Paying his respects on Sunday, Michael Jordan said of Russell: “He paved the way and set an example for every black player who came into the league after him, including me.” When Russell retired from the NBA in 1969, Jordan was six. Abdul-Jabbar was about to enter the league the following season. Magic Johnson and Larry Bird were 10 years from the start of their NCAA Championship game rivalry. His heyday with Red Auerbach and the Boston star cast were so long ago, and the bias of recency has diminished any appreciation for the enormity of his influence. But considering all that the NBA – and sports in general – has become, Russell is one of a handful of the most important athletic icons to ever walk the planet.

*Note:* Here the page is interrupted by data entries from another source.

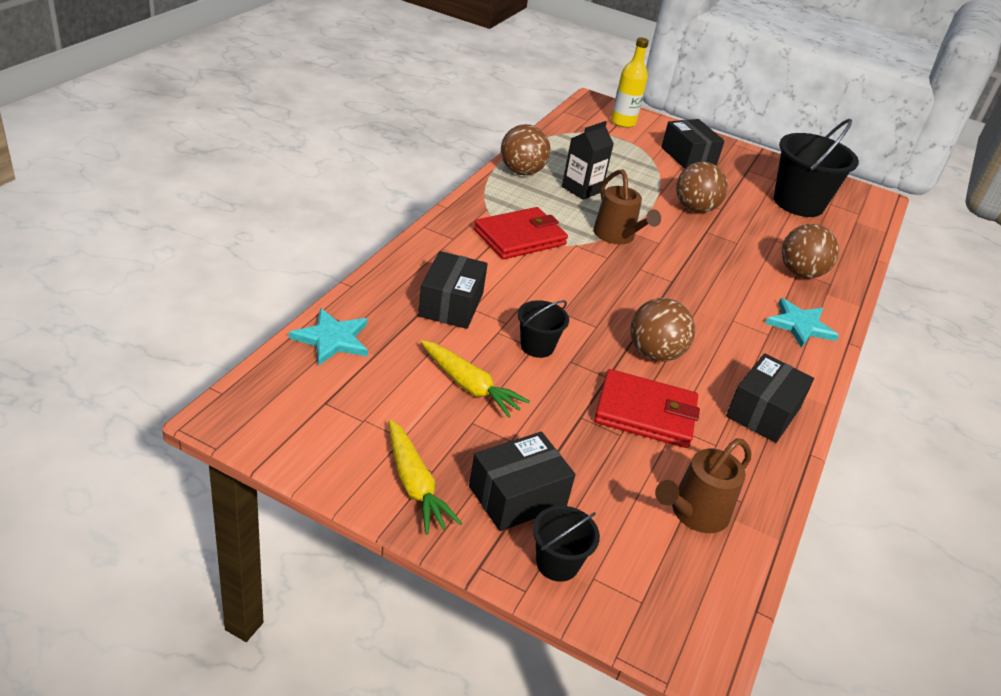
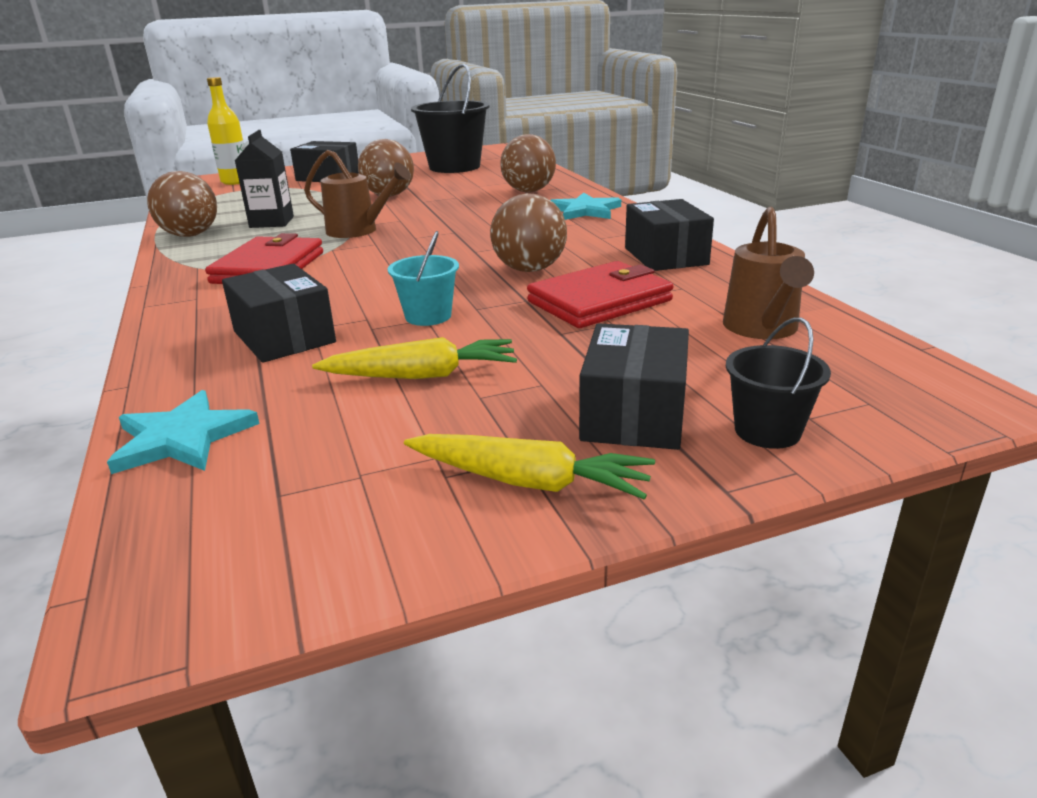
camera: 40 degrees left, 10 degrees down
(537, 346) = (428, 316): black bucket -> turquoise bucket

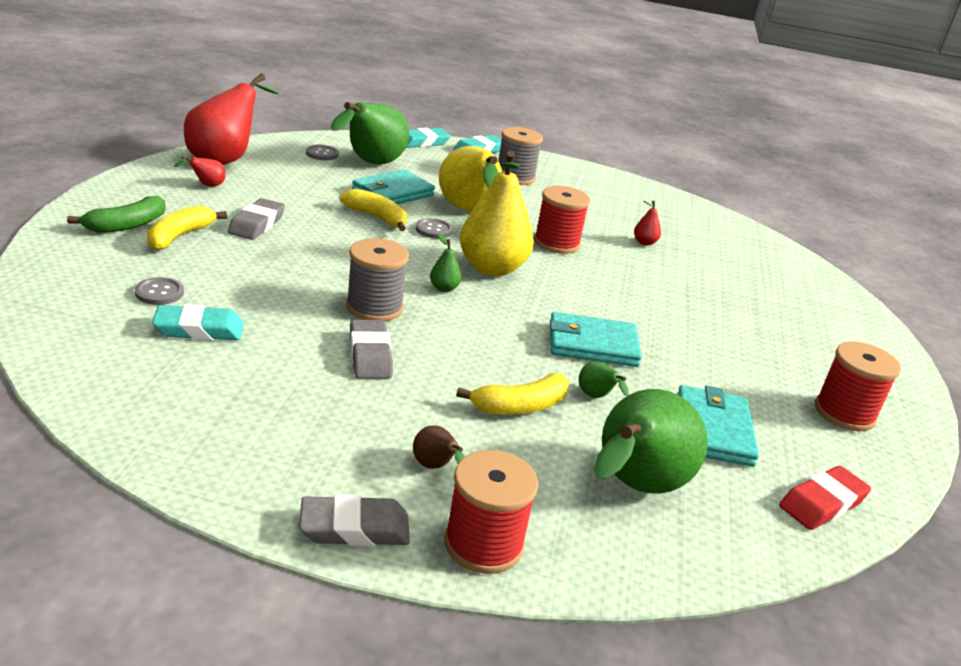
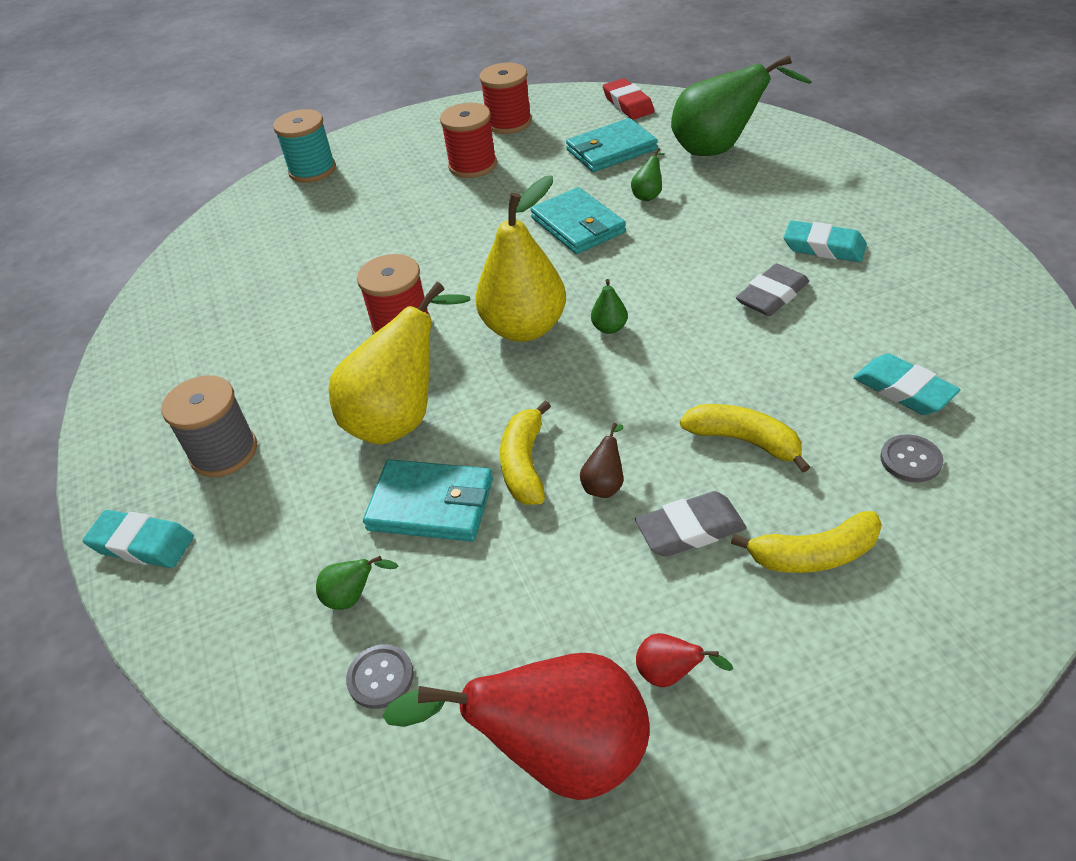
camera: 115 degrees left, 15 degrees up
(126, 225) = (871, 621): green banana -> none
(354, 528) = (918, 200): grey eraser -> none
(371, 164) = (353, 597): green pear -> green pear, size x0.41
(374, 307) = (706, 338): grey spool -> none
(422, 142) = (175, 620): turquoise eraser -> turquoise eraser (824, 247)
(434, 230) = (492, 409): grey button -> none
(435, 467) = (827, 206): brown pear -> brown pear (605, 484)
(483, 544) = (850, 165): red spool -> red spool (472, 165)
(520, 406) = (713, 212): yellow banana -> yellow banana (744, 441)
(644, 242) = (318, 285): red pear -> none
(822, 503) = (628, 104): red eraser -> red eraser turned 45 degrees clockwise
(833, 300) = (312, 170): none -> turquoise spool

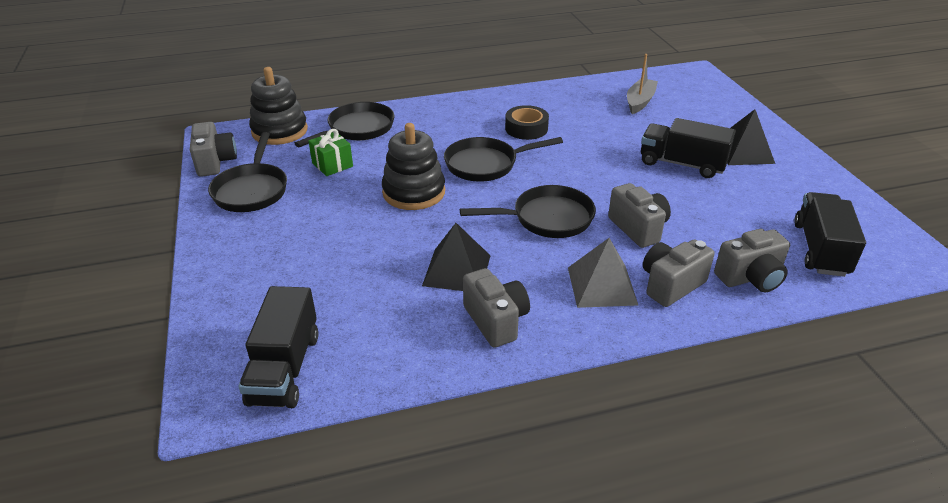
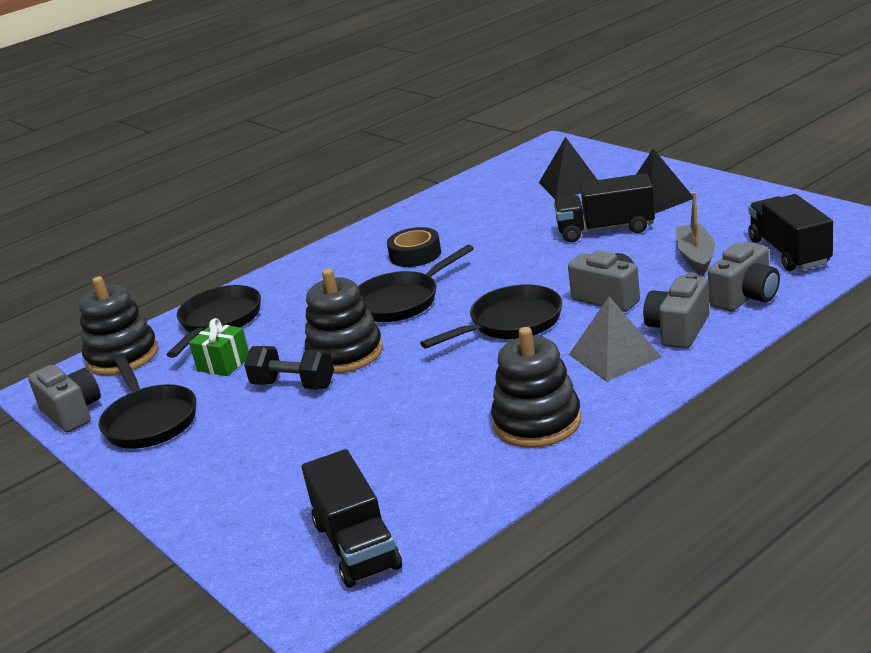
camera: 20 degrees left, 10 degrees down
(360, 203) = (293, 385): none -> black dumbbell
(456, 270) = (458, 399): black pyramid -> black pyramid (570, 185)
(496, 321) = (537, 422): grey camera -> black stacking toy
(640, 101) = (515, 190): grey boat -> grey boat (696, 257)

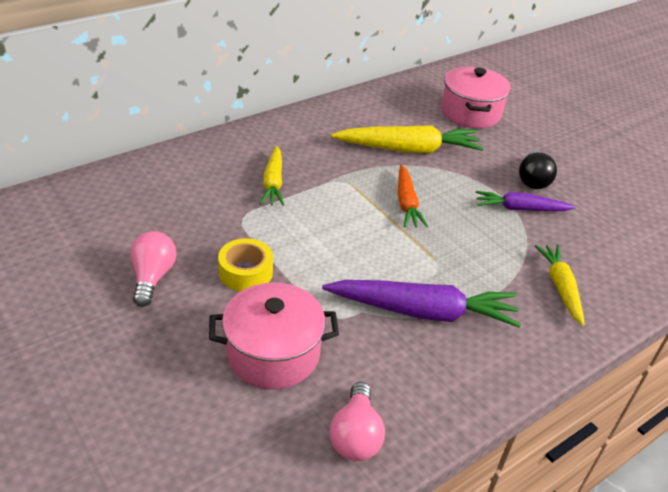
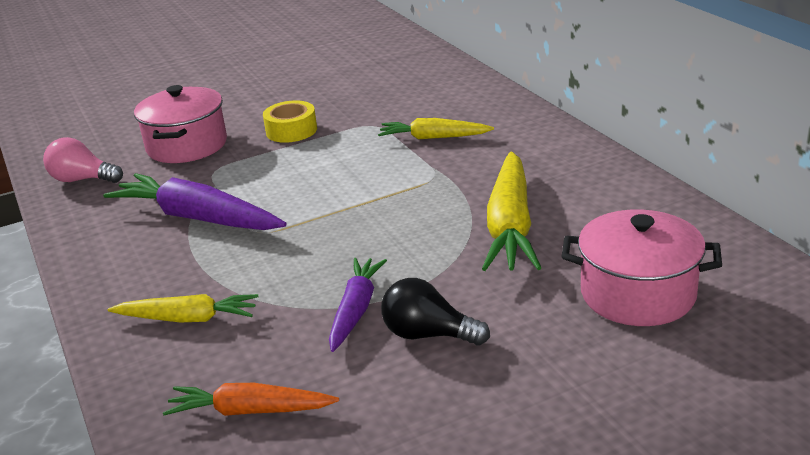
camera: 105 degrees right, 10 degrees down
(153, 277) = (300, 95): pink light bulb -> none
(406, 203) = (383, 218): orange carrot -> orange carrot (249, 411)
(423, 312) = (197, 218): purple carrot -> purple carrot turned 105 degrees clockwise

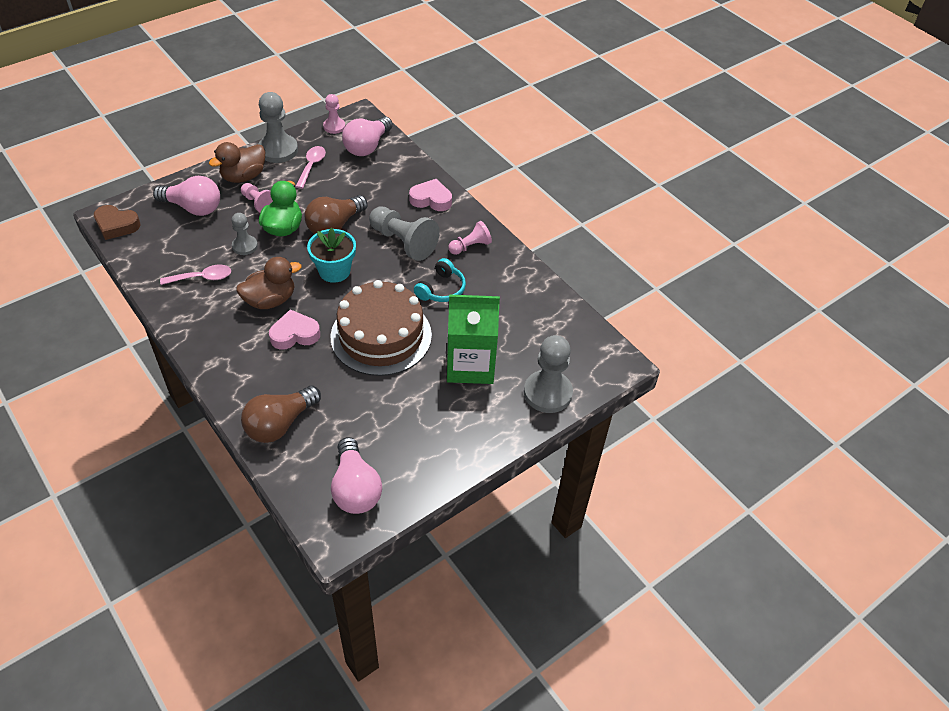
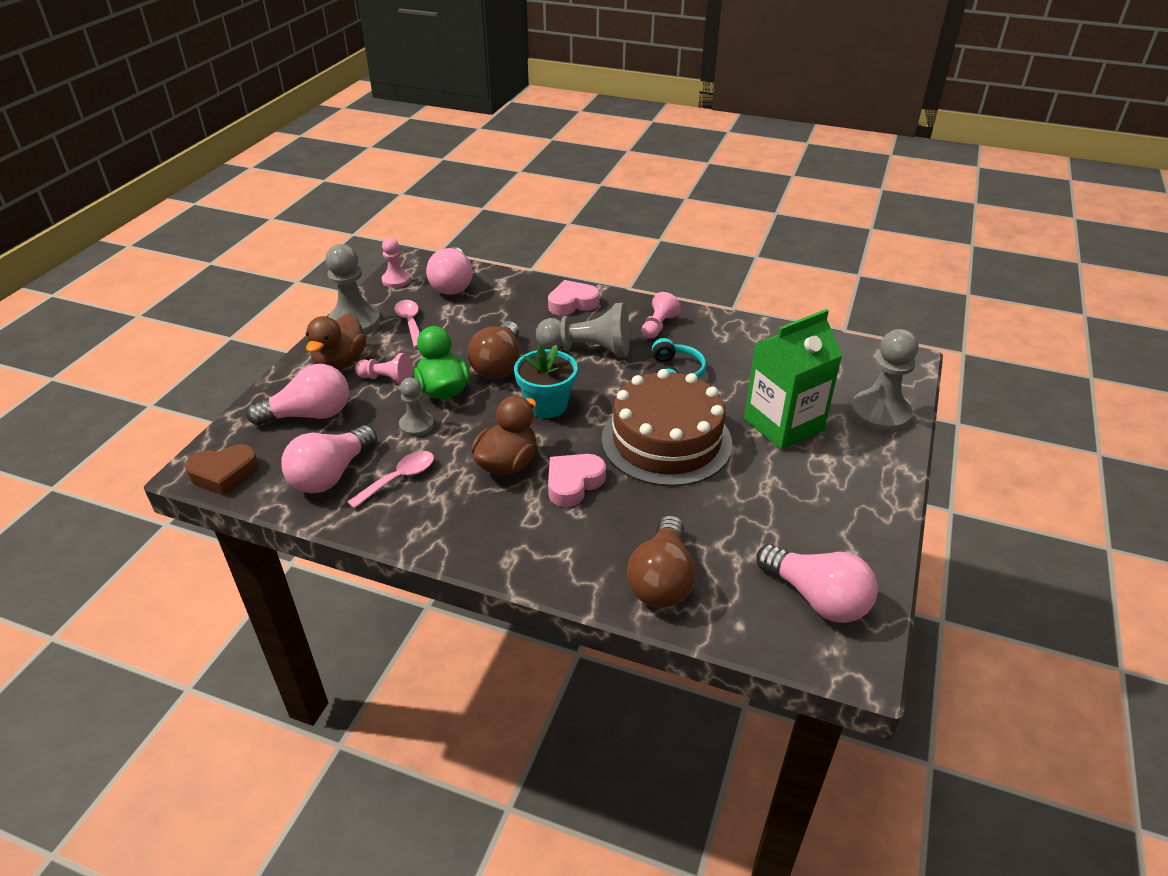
camera: 30 degrees left, 10 degrees down
(169, 255) = (331, 475): none -> pink light bulb

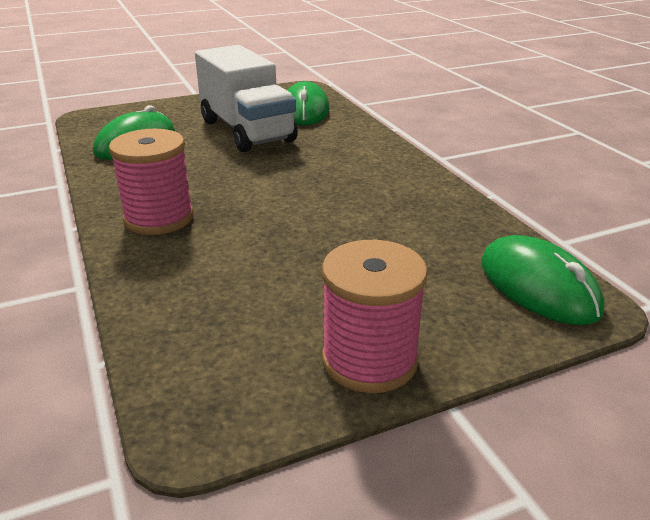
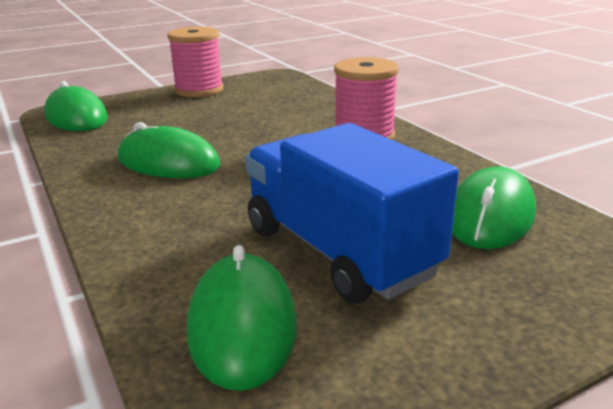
camera: 175 degrees right, 5 degrees down
(247, 131) = (338, 251): white truck -> blue truck
(370, 198) = (168, 162): none -> green mouse

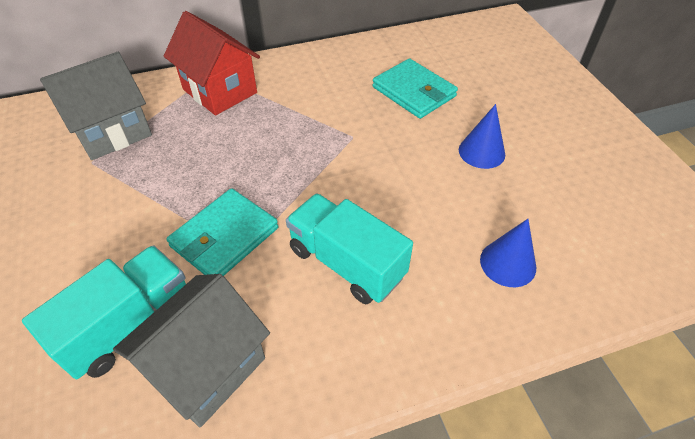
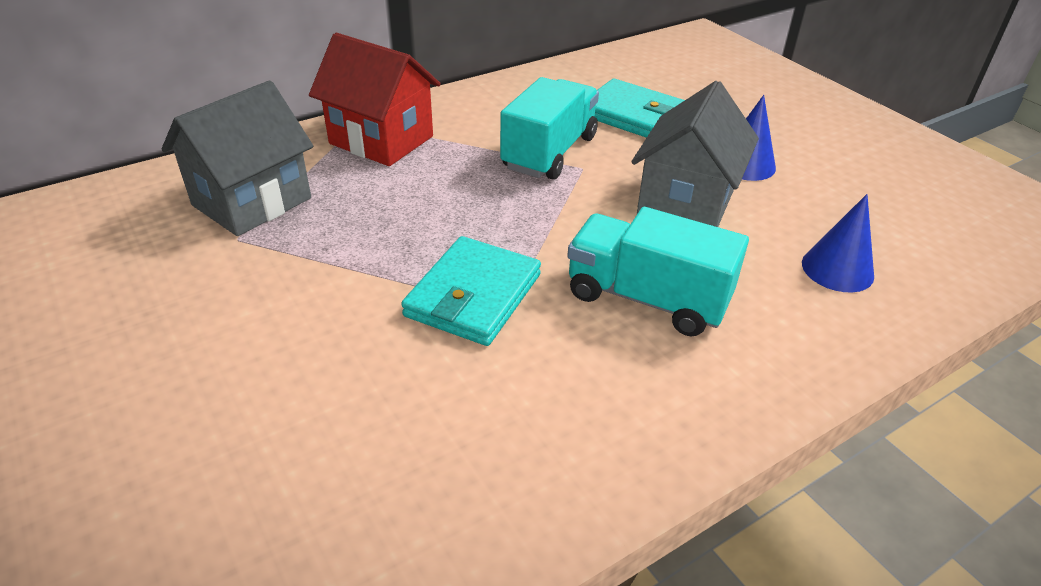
camera: 15 degrees left, 10 degrees down
(128, 324) = (391, 413): turquoise truck -> turquoise truck (549, 152)
(207, 367) = (527, 441): grey house -> grey house (685, 203)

He was a defining sports figure during a defining time in American history, speaking out during the same era when Muhammad Ali, Billie Jean King, Arthur Ashe, Jim Brown and Abdul-Jabbar refused to remain silent. Russell was 13 when Jackie Robinson broke the color barrier of baseball in 1947, and he used Robinson’s example as a blueprint for his career. When Robinson died, Russell was a carrier at his funeral. on July 19, Russell wrote his last message on Twitterwe wish Robinson’s widow, Rachel, a happy 100th birthday.
Bill Russell remembered as a ‘pioneer’ on and off the pitch
Eleven years ago, when President Barack Obama awarded Russell the Presidential Medal of Freedom, he reflected on the great man’s legacy.
“Bill Russell, the man, is someone who stood up for the rights and dignity of all men,” Obama said at the ceremony. “He marched with King; he was with Ali. When a restaurant refused to serve the Black Celtics, he declined to play in the scheduled game. He endured insults and vandalism, but he remained focused on making the teammates he loved better players and enabled the success of so many to follow.”
There’s an old video where Russell tells the story of golfing with Jordan and playfully arguing with him the summer after the Chicago Bulls won one of their six titles.
“You know we’re going after your record,” Jordan told Russell.
“Which?” Russell fired back.
Russell continued: “You know, we won 11, but we won eight in a row. I don’t think you’ll live long enough to get either one.”
Jordan reminded Russell that for most of the center’s career, the NBA had only had eight teams and had expanded to just twelve by the end. Unlike a 30-team league, Jordan said. His Airness thought he had it. But Russell had just begun. He offered an argument about expansion and dilution.
“Think about it this way,” Russell recalled saying to him. “When I was a rookie, there were 80 jobs in professional basketball, so a lot of good players didn’t make it. If there were 12 teams, you wouldn’t win a championship. You’ve done a great job of penetrating and you’ve dispensed to [John] Paxson, and he hit the open shot, won the match. If there were 12 teams in the league, he wouldn’t be able to make that shot. He said, ‘Why not?’ Because he would be in the stands. And that’s not a knock on him, but it’s about the quality of the NBA.”
That was Bill Russell: smart, agile, determined. When he competed for championships and equality as a player, he was often regarded as aloof, even vulgar. But just when society thought he was holding him, he said something funny and let out that booming cluck.
People had to laugh too, even though the joke was on them. And it usually was. Russell was not beaten, on the field or in any of the arenas of life. It was best to help him find joy, because he had a way of making it contagious.